The tests for determining support for new technologies, are achieving maximum carbon reduction, showing a clear cost-reduction pathway, and demonstrating that the UK can be a world-leader in a global market.

The Tidal Stream and Wave Energy Cost Reduction and Industrial Benefit report concluded that the tidal stream industry could generate a net cumulative benefit to the UK of £1.4 billion (US$1.9 billion) and support 4,000 jobs by 2030.

Up to 60 per cent of the economic benefit is expected to be created in coastal areas with greater need for economic regeneration.

In terms of carbon emissions reduction, the report found marine energy technologies have the potential to displace natural gas generation on the grid and to reduce carbon dioxide emissions permanently by at least one million tonnes of CO2 per year after 2030 and at least four million tonnes of CO2 per year after 2040.

Finally, according to the report, tidal stream has the potential to significantly reduce costs from £300 per MWh today to below £90 per MWh within a 1GW deployment.

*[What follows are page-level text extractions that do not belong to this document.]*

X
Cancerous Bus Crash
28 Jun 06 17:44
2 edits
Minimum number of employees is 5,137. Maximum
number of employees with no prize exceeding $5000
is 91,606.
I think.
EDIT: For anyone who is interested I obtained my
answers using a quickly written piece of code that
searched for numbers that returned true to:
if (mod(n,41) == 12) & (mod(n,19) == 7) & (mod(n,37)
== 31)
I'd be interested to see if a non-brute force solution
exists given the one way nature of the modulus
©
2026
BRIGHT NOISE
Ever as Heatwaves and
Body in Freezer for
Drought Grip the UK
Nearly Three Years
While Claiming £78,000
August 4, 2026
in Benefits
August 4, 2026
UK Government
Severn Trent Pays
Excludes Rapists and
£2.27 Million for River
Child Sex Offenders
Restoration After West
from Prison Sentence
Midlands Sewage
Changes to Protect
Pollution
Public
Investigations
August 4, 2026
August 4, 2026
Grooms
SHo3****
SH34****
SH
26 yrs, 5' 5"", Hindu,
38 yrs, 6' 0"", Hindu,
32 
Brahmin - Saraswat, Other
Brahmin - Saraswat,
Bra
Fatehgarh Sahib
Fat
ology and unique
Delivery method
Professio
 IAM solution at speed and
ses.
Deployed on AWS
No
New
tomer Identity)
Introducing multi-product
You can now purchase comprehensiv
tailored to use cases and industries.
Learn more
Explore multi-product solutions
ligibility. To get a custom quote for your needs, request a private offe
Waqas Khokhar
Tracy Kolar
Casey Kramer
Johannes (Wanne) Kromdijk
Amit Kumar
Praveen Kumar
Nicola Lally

ORE Catapult's Research and Innovation Director Dr Stephen Wyatt said tidal stream requires an immediate route to market via revenue support to enable volume deployment, standardisation and the application of existing innovation activity. Ongoing research and development was also needed.

Wave energy requires continued research and development funding support to achieve technology convergence and prove survivability and reliability.